─── Provided information ───

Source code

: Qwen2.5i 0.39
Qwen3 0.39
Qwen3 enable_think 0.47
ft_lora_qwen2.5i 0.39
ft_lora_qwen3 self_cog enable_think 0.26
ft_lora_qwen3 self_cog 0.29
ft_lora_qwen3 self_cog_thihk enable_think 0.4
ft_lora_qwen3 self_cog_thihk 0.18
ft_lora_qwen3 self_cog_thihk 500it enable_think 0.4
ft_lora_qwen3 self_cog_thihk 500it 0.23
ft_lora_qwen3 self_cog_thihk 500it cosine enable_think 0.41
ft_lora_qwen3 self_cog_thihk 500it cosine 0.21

───

# Problem statement
Your answer must be the full listing, restated word for word.

# Response
Source code

: Qwen2.5i 0.39
Qwen3 0.39
Qwen3 enable_think 0.47
ft_lora_qwen2.5i 0.39
ft_lora_qwen3 self_cog enable_think 0.26
ft_lora_qwen3 self_cog 0.29
ft_lora_qwen3 self_cog_thihk enable_think 0.4
ft_lora_qwen3 self_cog_thihk 0.18
ft_lora_qwen3 self_cog_thihk 500it enable_think 0.4
ft_lora_qwen3 self_cog_thihk 500it 0.23
ft_lora_qwen3 self_cog_thihk 500it cosine enable_think 0.41
ft_lora_qwen3 self_cog_thihk 500it cosine 0.21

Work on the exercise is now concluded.